Внимание к парадоксу мимесиса – неизбежному искажению изначальной действительности в процессе ее изображения – органично приводит к рассмотрению моментов рефлексии этого процесса, интегрированного в сами литературные тексты. Саморефлексия – термин, устоявшийся в англоязычной и других зарубежных традициях (нем. Selbstreflexion, итал. riflessione, фр. autoréflexion и пр.). С середины 1990‐х годов он постоянно используется и в российском литературоведении, однако его приложение к текстам русского реализма остается весьма ограниченным. Одна из причин этого – исторически сложившееся в русской науке использование разных терминов для определения одних и тех же приемов повествования в литературах XX и XIX века. За методологией, необходимой для выявления и описания процесса нарративной саморефлексии в тексте, стоит теория метапрозы, которая была осмыслена российским литературоведением и зарубежным литературоведением, работающим с русскоязычными текстами, только в 1990‐е годы. До 1990‐х комплекс нарративных техник подобного рода обсуждался по-русски либо в рамках исследований «игровой поэтики» и роли автора в тексте, либо в структуралистских терминах вторичного моделирования реальности Ю. М. Лотмана и Д. М. Сегала[100]. Такая дисперсность терминологии теории метапрозы в русском языке, органичность ее использования для анализа модернистских и постмодернистских текстов, наряду с характерным для классической теории метапрозы пониманием мимесиса и саморефлексии как взаимоисключающих повествовательных техник[101], фактически препятствовали широкому обращению к исследованиям метаэлементов в прозе русского реализма. Интересный пример терминологического «трансфера», в котором понятие «саморефлексия» с присущим ему комплексом научных коннотаций при переводе подменяется более привычным термином, отсылающим, однако, к принципиально иному методологическому аппарату – перевод на русский замечания У. М. Тодда в описании истории литературы XIX века о «самосознании» в русском романе[102] как «постоянном присутствии автора» в тексте[103]. В общем верный перевод тем не менее вписывает выводы Тодда в качественно другие теоретические рамки.

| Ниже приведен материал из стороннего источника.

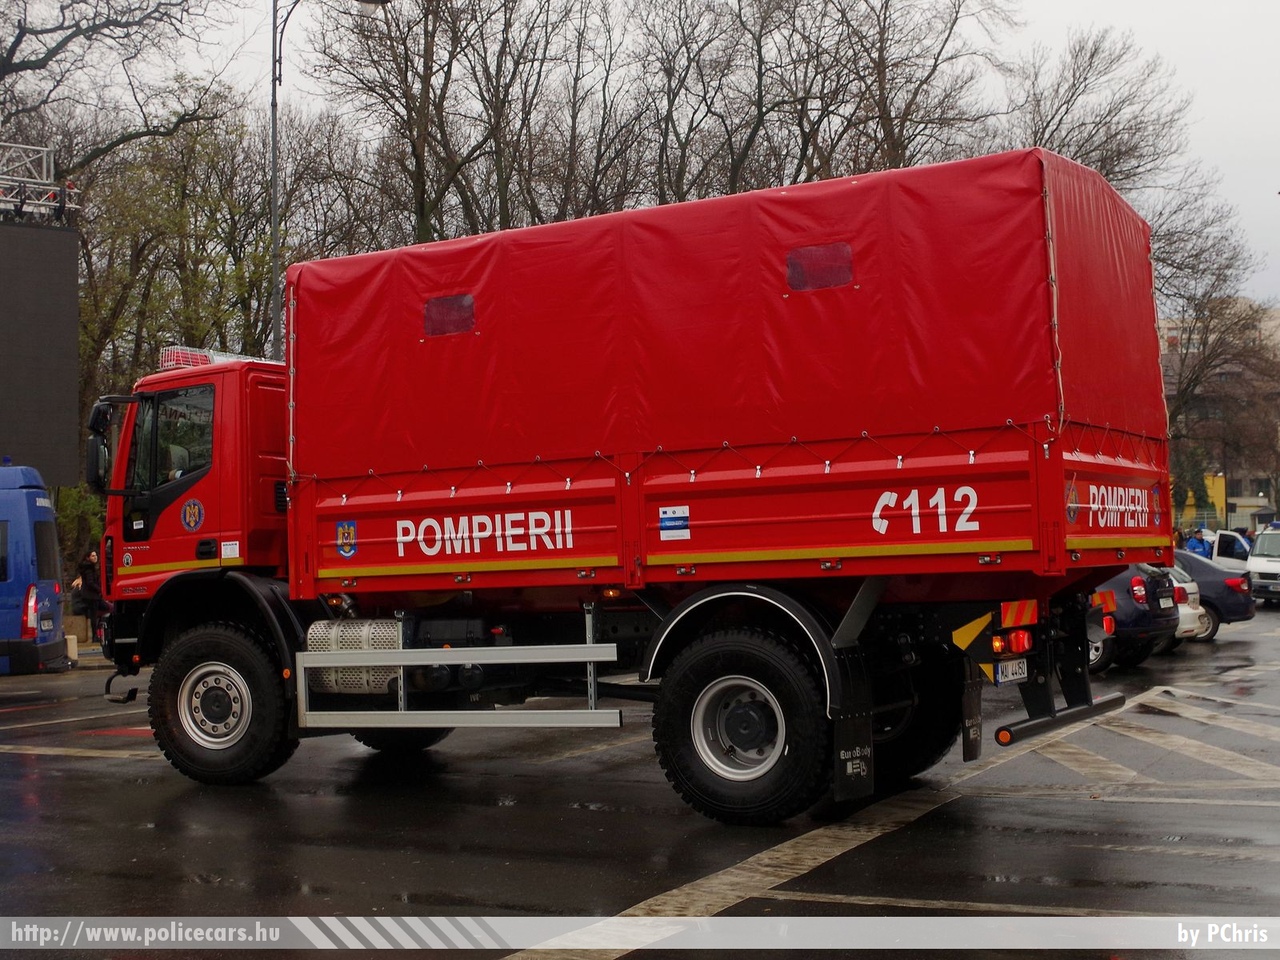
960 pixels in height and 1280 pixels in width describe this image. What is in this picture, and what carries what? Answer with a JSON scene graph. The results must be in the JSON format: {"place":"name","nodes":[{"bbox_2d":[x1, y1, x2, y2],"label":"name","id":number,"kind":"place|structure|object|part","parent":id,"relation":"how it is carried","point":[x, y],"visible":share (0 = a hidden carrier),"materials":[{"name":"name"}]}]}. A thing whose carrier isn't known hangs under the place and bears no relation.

Сегодня понимание прозы русского реализма середины XIX века как чрезвычайно саморефлексивной дискурсивной практики, разделяющей общие черты так называемой метапрозы (теория которой разработана в основном на примерах английской, французской и американской литературы модернизма и раннего постмодернизма)[104], распространяется все шире. Историк литературы XVIII века Дэвид Гаспаретти считает саморефлексивность типичной чертой раннего русского романа, имитирующего европейские образцы и отражающего мысли авторов о том, как плохо русский материал укладывается в их формальные рамки[105]. Донна Орвин называет саморефлексивность «национальной чертой русской литературой традиции»[106], а Майкл Финк рассматривает, наряду с поэзией Пушкина и пьесами Гоголя, метаэлементы в поэтике романа «Анна Каренина» Л. Толстого[107]. Наконец, Молли Брансон рассуждает о саморефлексивном потенциале русского реализма как о его очевидной черте, существование которой к 2016 году уже не требует доказательств[108].